Navalny, de 47 anos, é considerado o inimigo número um de Putin. Foi detido em 2021 - após regressar à Rússia depois de ter recebido tratamento na Alemanha para um envenenamento - e condenado a uma pena de 19 anos de prisão por "extremismo".

Os colaboradores de Navalny não tinham notícias dele desde o início de dezembro, altura em que os serviços penitenciários russos confirmaram apenas que fora transferido da prisão onde cumpria pena, na região de Vladimir, a 250 quilómetros de Moscovo.

A colónia penal para onde foi agora transportado, na localidade de Kharp, no Círculo Polar Ártico, é conhecida como "Lobo Polar" por ser uma das mais remotas, perto da cordilheira dos Urais e numa zona de gelos perpétuos.

Kharp, uma pequena cidade com uma população de cerca de 5.000 habitantes, situa-se em Yamalo-Nenetsia, uma região remota do norte da Rússia, a norte do Círculo Polar Ártico, e alberga várias colónias penitenciárias.

Acusado de extremismo, segundo a sentença do tribunal, Navalny deverá cumprir a sua pena numa colónia de "regime especial", uma categoria de estabelecimentos onde as condições de detenção são as mais duras e que são normalmente reservadas a presos a cumprir pena de prisão perpétua e aos detidos mais perigosos - o que, segundo Moscovo, justifica a sua transferência de prisão.

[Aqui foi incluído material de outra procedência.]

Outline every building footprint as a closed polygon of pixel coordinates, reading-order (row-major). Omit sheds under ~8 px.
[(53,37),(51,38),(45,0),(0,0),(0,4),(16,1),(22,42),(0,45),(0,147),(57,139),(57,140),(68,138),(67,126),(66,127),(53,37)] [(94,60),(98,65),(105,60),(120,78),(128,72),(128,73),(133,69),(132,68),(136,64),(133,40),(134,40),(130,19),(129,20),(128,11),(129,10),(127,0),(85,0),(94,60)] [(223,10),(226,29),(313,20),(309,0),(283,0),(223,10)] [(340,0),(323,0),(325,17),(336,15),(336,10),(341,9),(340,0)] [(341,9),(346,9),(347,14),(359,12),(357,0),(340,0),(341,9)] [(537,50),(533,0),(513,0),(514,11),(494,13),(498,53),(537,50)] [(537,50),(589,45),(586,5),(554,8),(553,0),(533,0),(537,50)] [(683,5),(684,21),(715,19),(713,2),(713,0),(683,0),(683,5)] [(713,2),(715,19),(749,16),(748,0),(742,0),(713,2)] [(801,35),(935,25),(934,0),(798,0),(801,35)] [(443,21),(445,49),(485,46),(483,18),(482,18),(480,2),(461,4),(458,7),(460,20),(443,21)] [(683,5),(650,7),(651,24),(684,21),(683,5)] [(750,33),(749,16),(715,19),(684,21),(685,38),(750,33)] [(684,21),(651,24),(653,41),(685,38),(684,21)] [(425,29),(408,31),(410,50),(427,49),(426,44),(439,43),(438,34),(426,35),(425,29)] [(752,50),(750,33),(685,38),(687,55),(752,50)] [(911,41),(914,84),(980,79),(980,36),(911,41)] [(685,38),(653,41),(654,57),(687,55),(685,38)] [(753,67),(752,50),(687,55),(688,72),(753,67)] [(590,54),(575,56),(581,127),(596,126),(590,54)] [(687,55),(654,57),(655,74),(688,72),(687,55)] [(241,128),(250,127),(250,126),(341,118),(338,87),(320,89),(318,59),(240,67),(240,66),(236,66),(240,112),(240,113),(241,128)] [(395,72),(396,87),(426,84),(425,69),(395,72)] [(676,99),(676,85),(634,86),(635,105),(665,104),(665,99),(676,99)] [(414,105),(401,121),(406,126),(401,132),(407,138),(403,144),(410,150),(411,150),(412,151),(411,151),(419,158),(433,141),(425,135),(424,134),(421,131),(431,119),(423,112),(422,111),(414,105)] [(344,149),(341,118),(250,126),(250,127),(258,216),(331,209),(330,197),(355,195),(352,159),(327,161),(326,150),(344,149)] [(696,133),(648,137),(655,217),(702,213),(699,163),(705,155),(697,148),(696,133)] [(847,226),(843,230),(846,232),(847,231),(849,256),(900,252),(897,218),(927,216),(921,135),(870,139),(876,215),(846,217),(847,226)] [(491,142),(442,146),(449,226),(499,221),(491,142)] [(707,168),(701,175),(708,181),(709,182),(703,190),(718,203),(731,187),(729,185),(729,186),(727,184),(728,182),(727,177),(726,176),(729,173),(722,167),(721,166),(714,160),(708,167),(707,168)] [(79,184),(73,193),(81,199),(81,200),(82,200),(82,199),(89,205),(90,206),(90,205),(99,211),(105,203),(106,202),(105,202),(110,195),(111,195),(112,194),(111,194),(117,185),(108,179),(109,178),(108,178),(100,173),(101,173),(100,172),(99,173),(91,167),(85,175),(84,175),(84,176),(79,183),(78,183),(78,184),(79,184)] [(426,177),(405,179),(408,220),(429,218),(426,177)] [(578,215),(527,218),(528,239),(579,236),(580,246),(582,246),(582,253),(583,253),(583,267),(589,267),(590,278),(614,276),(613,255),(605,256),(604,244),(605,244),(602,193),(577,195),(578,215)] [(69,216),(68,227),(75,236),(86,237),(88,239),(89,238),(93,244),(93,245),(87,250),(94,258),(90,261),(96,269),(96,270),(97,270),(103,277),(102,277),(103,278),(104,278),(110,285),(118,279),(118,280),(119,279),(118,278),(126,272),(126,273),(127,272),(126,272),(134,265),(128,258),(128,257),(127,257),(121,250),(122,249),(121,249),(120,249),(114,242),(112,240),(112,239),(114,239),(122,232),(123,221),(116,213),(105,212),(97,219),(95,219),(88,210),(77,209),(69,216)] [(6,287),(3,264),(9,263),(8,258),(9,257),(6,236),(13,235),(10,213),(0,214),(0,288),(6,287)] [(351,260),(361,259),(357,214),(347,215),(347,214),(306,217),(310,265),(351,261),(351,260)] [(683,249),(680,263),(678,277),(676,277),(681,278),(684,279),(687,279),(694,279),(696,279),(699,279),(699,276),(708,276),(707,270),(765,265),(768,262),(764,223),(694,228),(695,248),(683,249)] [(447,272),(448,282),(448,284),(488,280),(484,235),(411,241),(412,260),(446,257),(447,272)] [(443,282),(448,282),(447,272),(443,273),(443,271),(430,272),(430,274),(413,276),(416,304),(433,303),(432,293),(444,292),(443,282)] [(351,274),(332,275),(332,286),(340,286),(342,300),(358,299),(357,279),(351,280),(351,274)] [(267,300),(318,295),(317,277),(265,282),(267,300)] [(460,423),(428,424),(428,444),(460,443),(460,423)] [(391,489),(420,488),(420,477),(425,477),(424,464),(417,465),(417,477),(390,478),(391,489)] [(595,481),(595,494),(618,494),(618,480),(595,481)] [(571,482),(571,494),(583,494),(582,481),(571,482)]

Estados Unidos e França manifestam preocupação

Os Estados Unidos disseram esta segunda-feira estarem "profundamente inquietos" com as "condições de detenção" de Navalny.

"Congratulamo-nos com as informações pelas quais Navalny foi localizado", declarou um porta-voz do Departamento de Estado. "No entanto, permanecemos profundamente inquietos sobre o destino de Navalny e as suas injustas condições de detenção", indica um comunicado do Departamento de Estado dos Estados Unidos da América.

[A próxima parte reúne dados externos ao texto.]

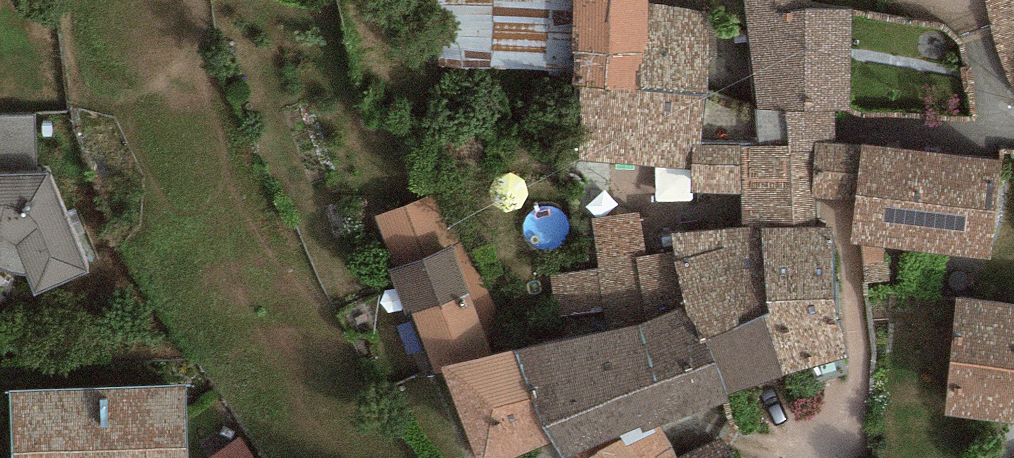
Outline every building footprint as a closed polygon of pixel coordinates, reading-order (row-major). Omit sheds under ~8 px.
[(438,67),(572,71),(572,53),(573,0),(437,0),(438,67)] [(581,86),(641,90),(642,51),(648,51),(648,3),(648,0),(573,0),(572,53),(572,71),(571,84),(581,86)] [(747,27),(792,23),(791,11),(811,8),(810,0),(744,0),(747,27)] [(707,11),(648,3),(648,51),(642,51),(641,90),(581,86),(579,162),(692,169),(693,146),(701,146),(707,11)] [(850,9),(811,8),(791,11),(792,23),(747,27),(756,111),(757,145),(788,144),(787,149),(814,149),(814,141),(835,140),(835,109),(849,108),(850,9)] [(37,173),(35,114),(0,115),(0,175),(37,173)] [(835,140),(814,141),(814,149),(814,198),(855,197),(862,145),(835,140)] [(762,227),(815,227),(814,198),(814,149),(787,149),(788,144),(757,145),(701,146),(693,146),(692,169),(690,194),(742,195),(742,227),(762,227)] [(990,260),(1001,161),(862,145),(855,197),(850,244),(990,260)] [(0,175),(0,267),(5,270),(17,275),(26,274),(34,296),(88,273),(50,174),(37,173),(0,175)] [(433,194),(374,215),(394,269),(453,247),(433,194)] [(598,269),(551,278),(559,340),(641,324),(685,307),(675,251),(646,255),(639,213),(592,220),(598,269)] [(830,226),(815,227),(762,227),(766,315),(708,342),(727,394),(847,358),(834,298),(830,226)] [(762,227),(742,227),(672,235),(675,251),(685,307),(702,344),(708,342),(766,315),(762,227)] [(493,355),(453,247),(394,269),(388,272),(437,378),(445,375),(442,368),(493,355)] [(958,296),(946,414),(1013,423),(1013,303),(958,296)] [(512,351),(540,424),(552,444),(565,457),(570,457),(662,426),(730,403),(727,394),(708,342),(702,344),(685,307),(641,324),(559,340),(550,342),(512,351)] [(512,351),(493,355),(442,368),(445,375),(476,457),(517,457),(552,444),(540,424),(512,351)] [(8,391),(10,457),(187,457),(185,386),(8,391)] [(677,457),(662,426),(570,457),(735,457),(726,440),(677,457)]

No passado sábado, o secretário de Estado norte-americano, Antony Blinken, tinha já manifestado preocupação pelo desconhecimento do paradeiro de Alexei Navalny. "Estamos profundamente preocupados com o paradeiro de Alexei Navalny, que há quase três semanas está desaparecido no sistema penitenciário da Rússia", afirmou na ocasião o chefe da diplomacia dos Estados Unidos nas redes sociais.

Na mesma mensagem, Blinken exigiu "mais uma vez" a "libertação imediata" do opositor russo e que o Governo do Presidente Vladimir Putin deixe de "reprimir as vozes independentes na Rússia".

Também a diplomacia francesa reagiu à notícia da localização de Navalny no Ártico: "O segredo mantido por quase dez dias pela Rússia sobre a situação de Alexei Navaly e a sua transferência para um local de detenção particularmente isolado, isolando-o ainda mais dos seus familiares com o seu estado de de saúde a deteriorar-se desde a detenção, constitui um desenvolvimento inaceitável e uma clara violação dos direitos humanos", referiu uma porta-voz do Ministério dos Negócios Estrangeiros francês.